These Paleo nachos take a little bit of time and effort. Use a tongs and take care when turning the chips as they’ll be hot. The effort is worth it though, they’re delicious! Serve with homemade guacamole and salsa and you’ve got a great snack for watching the match or keeping guests happy before dinner.
Makes one bowl of nachos
- One sweet potato
- 2 tbsps coconut oil
- Salt (optional – as it’s not strictly Paleo)
- Preheat oven to 180
- Slice the sweet potato very finely
- Melt the coconut oil and brush the baking tray with it
- Lay the slices of potato in one layer on a baking tray. Don’t overlap!

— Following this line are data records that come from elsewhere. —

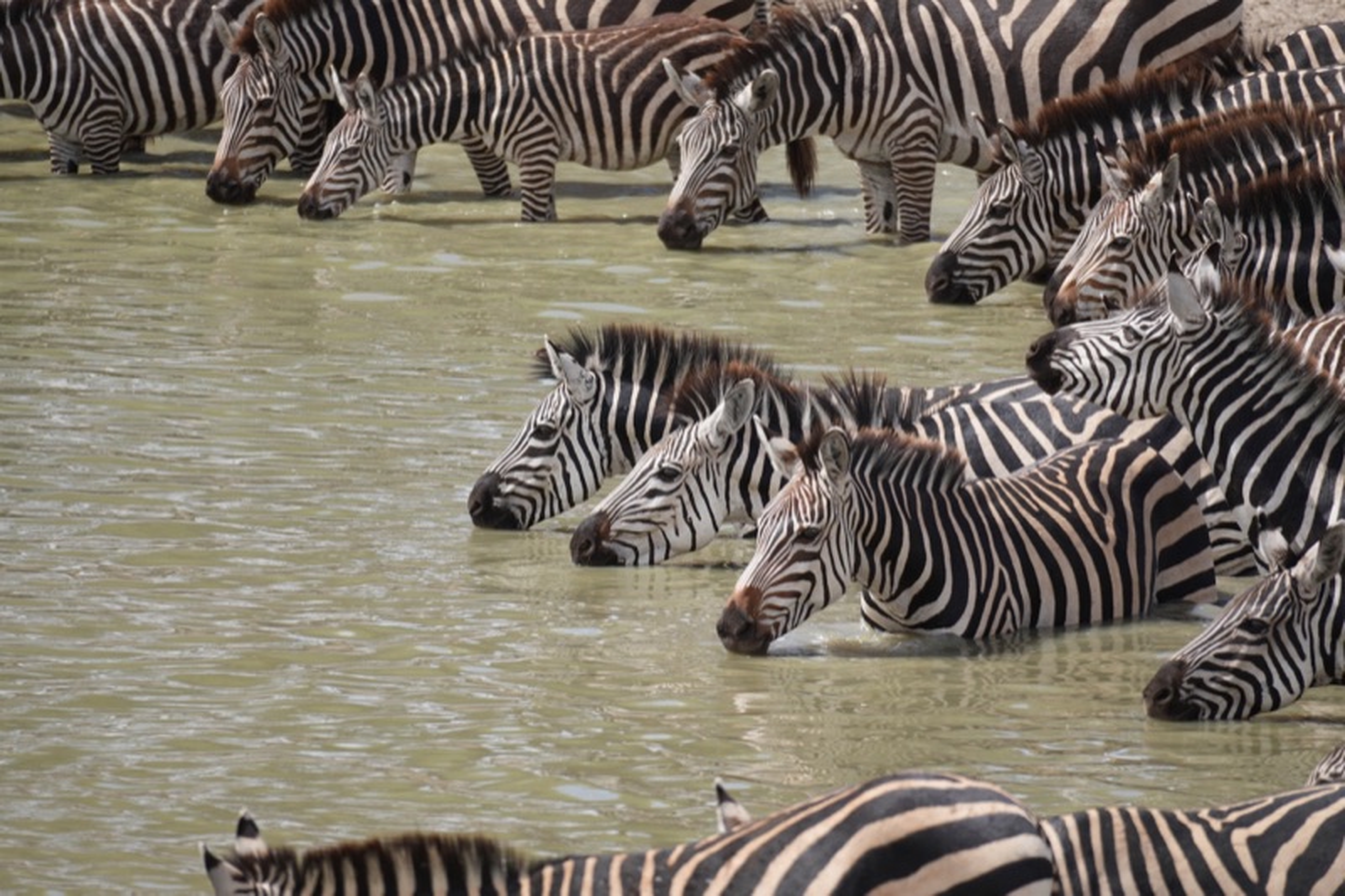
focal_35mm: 486
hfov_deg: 4.2
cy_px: 448
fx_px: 18153
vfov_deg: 2.8
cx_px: 672
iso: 160
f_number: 6.3
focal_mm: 324
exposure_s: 1/500
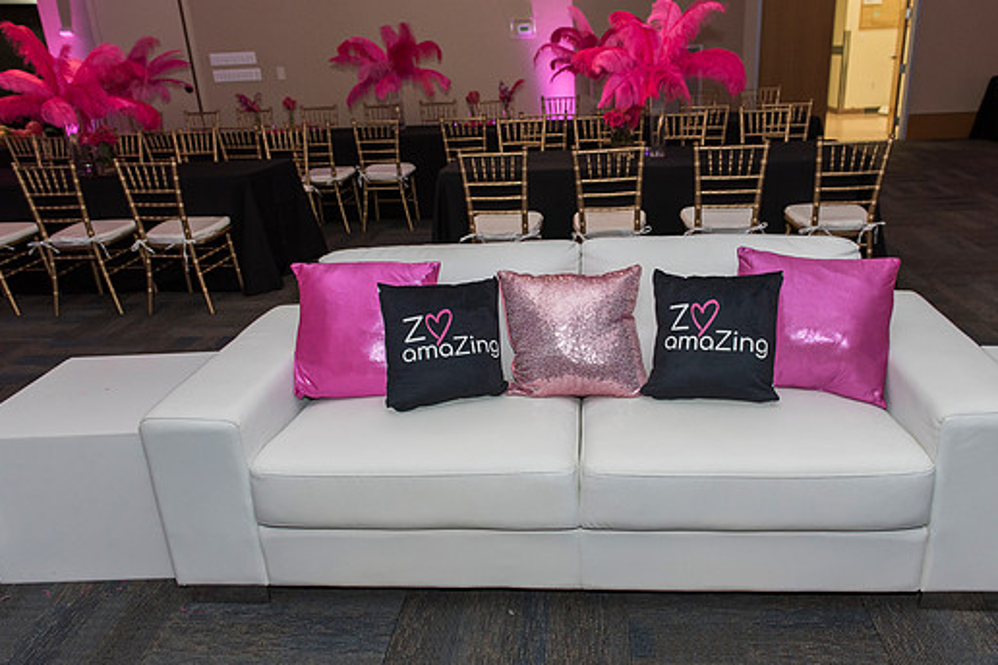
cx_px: 540
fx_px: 748
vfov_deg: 47.9
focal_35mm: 27
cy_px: 324
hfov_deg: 67.3
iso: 800
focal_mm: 24
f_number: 4
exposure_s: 1/200
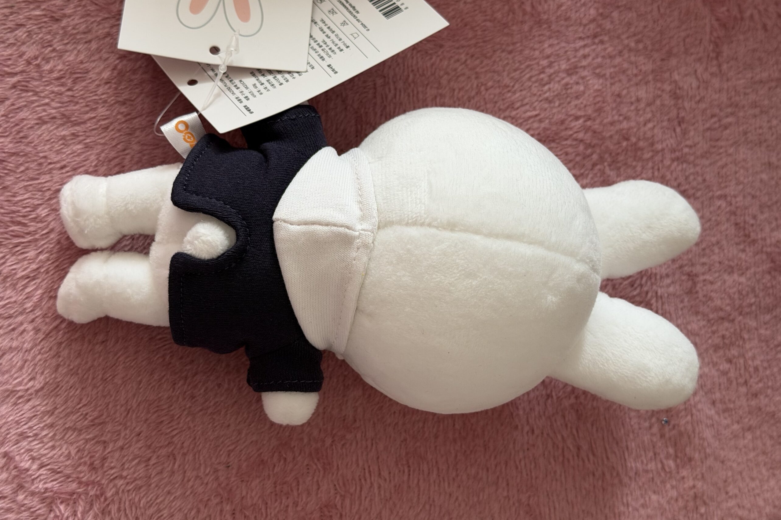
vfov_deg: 27.0
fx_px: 1085
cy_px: 262
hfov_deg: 39.6
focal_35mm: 50
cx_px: 390
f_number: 1.78
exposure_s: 1/65
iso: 100
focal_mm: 6.76
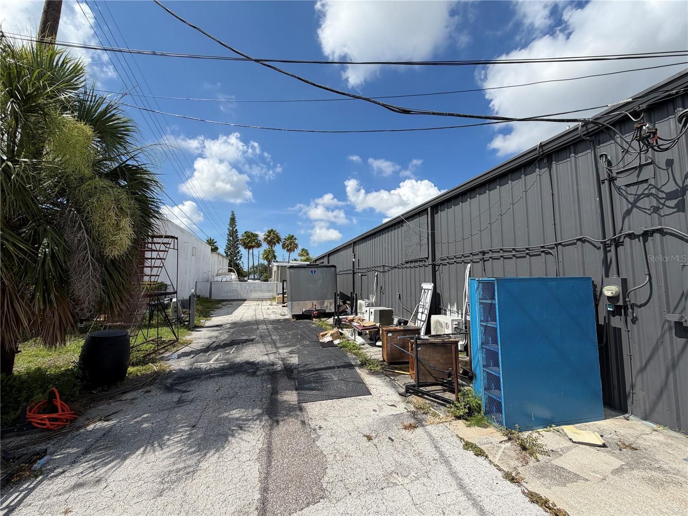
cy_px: 258
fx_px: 278
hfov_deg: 102.1
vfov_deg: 85.7
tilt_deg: +5.9
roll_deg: -0.7
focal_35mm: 14
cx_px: 344
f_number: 2.2
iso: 20
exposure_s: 1/985
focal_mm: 2.22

- Cover with a sheet of baking parchment
- Roast in the oven for 10 minutes, then turn the slices over with a tongs and bake for another 10 minutes, again covered with the parchment
- Remove the parchment paper and bake for another 10 minutes. This time you’ll have to keep watch and take out the slices at the edges if they brown.
- A ripe avocado, mashed
- A small tomato, finely diced
- Half a red onion, finely diced or a handful of chopped spring onions
- A pinch of chilli, paprika or your favourite flavours
- The juice of half a lime
- A shake of salt and pepper
Mix all the ingredients and serve. Simples.
- 2 ripe tomatoes
- A tbsp of olive oil
- A handful of fresh basil
- Salt and pepper (salt is optional)
Finely dice the tomatoes and mix with the other ingredients. Season to taste and serve.